▶ [Problems]:
A. Reproduce the baseball passage word for word, from "Brian McCann is" up to and including "the reputation index.".
B. Name every baseball player mentioned in the baseball passage.
C. Answer these questions from the baseball passage:
(i) How many years did Joe Mauer's career with the Minnesota Twins last?
(ii) With whom could Brian McCann share time if he returned to Atlanta?
(iii) What index does the writer plan to use to examine catchers outside the Hall of Fame?

▶ [Extract to read]:
== == ==

Occasionally, news interrupts the process and we have to stop and acknowledge it. Joe Mauer decided to call it quits after a brilliant 15 year career with the Minnesota Twins. He certainly could have caught on somewhere as a part-time DH and first baseman. If he cast his net out wide enough he could have even served as a regular player for another season or two. Yet, those seasons would have been marginal in nature in terms of replacement value. You have to admire someone that sees the writing on the wall.
Brian McCann is in a similar situation. He could continue as a part-time catcher for another season or two if he wants. He could return to Atlanta and share time with Tyler Flowers or catch on somewhere else and be a veteran caddie for a younger catcher. As of this writing, he has not made any announcements on his future. It is conceivable that he could retire as well. Since this is the case, it is high time we go back to the catchers outside of the Hall of Fame and look at their record with the reputation index.

== == ==

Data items
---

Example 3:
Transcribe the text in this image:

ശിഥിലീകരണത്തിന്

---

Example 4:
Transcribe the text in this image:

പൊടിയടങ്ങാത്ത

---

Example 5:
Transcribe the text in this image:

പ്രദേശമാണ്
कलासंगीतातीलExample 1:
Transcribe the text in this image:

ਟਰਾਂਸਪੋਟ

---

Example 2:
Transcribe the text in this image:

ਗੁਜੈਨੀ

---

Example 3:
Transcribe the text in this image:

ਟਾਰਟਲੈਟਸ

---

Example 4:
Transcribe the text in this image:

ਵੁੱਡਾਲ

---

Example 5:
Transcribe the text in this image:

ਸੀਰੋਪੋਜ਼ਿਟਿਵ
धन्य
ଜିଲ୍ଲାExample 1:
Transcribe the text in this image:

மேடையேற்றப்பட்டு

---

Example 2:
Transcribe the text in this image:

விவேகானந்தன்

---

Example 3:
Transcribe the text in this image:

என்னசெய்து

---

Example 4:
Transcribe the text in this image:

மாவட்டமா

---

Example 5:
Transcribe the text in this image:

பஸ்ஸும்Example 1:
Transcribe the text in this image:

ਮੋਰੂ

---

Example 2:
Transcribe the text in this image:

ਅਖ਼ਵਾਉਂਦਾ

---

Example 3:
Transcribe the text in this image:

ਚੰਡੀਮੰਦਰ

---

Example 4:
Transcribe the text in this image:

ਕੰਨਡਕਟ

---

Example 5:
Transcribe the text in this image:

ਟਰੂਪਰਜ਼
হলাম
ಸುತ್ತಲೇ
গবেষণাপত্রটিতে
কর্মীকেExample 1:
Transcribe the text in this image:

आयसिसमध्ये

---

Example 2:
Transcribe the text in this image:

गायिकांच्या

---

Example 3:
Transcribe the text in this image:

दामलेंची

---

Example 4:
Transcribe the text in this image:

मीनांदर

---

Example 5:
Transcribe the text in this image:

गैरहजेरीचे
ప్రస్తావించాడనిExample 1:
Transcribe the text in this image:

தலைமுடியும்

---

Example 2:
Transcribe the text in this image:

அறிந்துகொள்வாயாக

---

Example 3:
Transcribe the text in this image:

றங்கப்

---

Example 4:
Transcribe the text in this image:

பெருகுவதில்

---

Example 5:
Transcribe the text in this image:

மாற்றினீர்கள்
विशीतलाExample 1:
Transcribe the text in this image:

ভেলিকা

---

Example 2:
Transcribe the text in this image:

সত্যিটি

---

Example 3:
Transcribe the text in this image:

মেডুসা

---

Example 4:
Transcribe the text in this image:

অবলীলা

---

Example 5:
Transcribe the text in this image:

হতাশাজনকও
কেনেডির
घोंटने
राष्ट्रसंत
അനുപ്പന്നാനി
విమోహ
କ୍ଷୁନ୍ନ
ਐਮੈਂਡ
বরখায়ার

== == ==

▶ [Solution set]:
A.
Brian McCann is in a similar situation. He could continue as a part-time catcher for another season or two if he wants. He could return to Atlanta and share time with Tyler Flowers or catch on somewhere else and be a veteran caddie for a younger catcher. As of this writing, he has not made any announcements on his future. It is conceivable that he could retire as well. Since this is the case, it is high time we go back to the catchers outside of the Hall of Fame and look at their record with the reputation index.

B. Joe Mauer, Brian McCann, Tyler Flowers

C.
(i) 15 years
(ii) Tyler Flowers
(iii) The reputation index